With Edwards set to announce a "poverty tour" that will take him through eight states next week, he is neutralizing his association with a high-profile hedge fund by becoming the first major candidate to endorse a series of tax hikes that would hit private-equity and hedge-fund managers. "Mr. Edwards's stance could help shore up his populist credentials after criticism of his personal wealth and lifestyle have eroded his poll standings," The Wall Street Journal's John Harwood writes.

Cindy Sheehan's retirement from politics doesn't appear to have been permanent. She's giving House Speaker Nancy Pelosi, D-Calif., two weeks to file articles of impeachment against the president, or she's moving to San Francisco and challenging Pelosi for her seat in Congress. "I would give her a run for her money," Sheehan tells the AP's Angela K. Brown.

The Boston Globe's Brian Mooney profiles the guardian of New Hampshire's first-in-the-nation primary status, longtime Secretary of State Bill Gardner. He has full discretion to set the date as early as he needs to ensure that New Hampshire's is the first presidential primary, and he's prepared to wait until December before deciding. "There's a few options, but if I say how we're going to do it, well, then, [other states] will know what to do themselves," Gardner tells Mooney.

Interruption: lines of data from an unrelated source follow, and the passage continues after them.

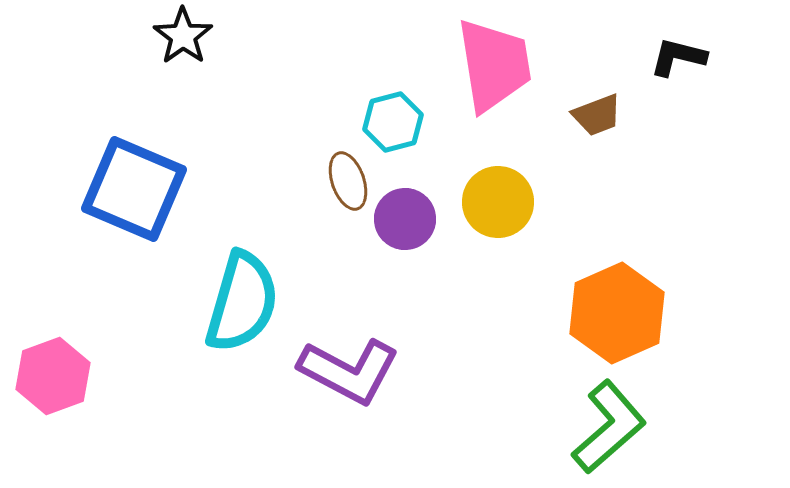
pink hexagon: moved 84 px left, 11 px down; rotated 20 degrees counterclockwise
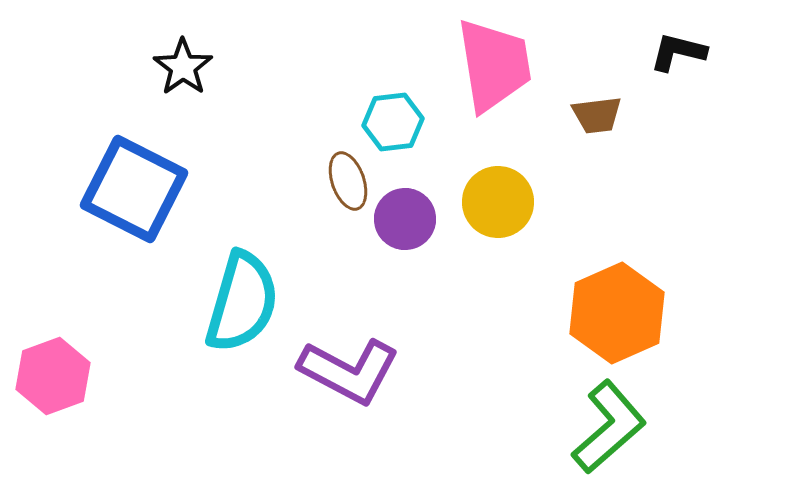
black star: moved 31 px down
black L-shape: moved 5 px up
brown trapezoid: rotated 14 degrees clockwise
cyan hexagon: rotated 8 degrees clockwise
blue square: rotated 4 degrees clockwise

Newsweek's Michael Isikoff delves into the internal deliberations that led Bush to keep Libby out of jail, and reports that White House counsel Fred Fielding "reluctantly concluded that the jury had reached a reasonable verdict: the evidence was strong that Libby testified falsely about his role in the leak." Vice President Dick Cheney didn't even have to speak to exert his considerable influence, Isikoff writes. "I'm not sure Bush had a choice," one Bush adviser tells Isikoff. "If he didn't act, it would have caused a fracture with the vice president."

The kicker:

"I'm fairly skeptical of all renovations. I'm just not a big renovation kind of guy," James Carville, on the remodeling that will close the Palm in downtown Washington from August 1 through mid-September. The faces on the wall will survive.

"I'm sorry you suffered, Seamus. We will never forget you," "Cinnamon," addressing the late Seamus Romney.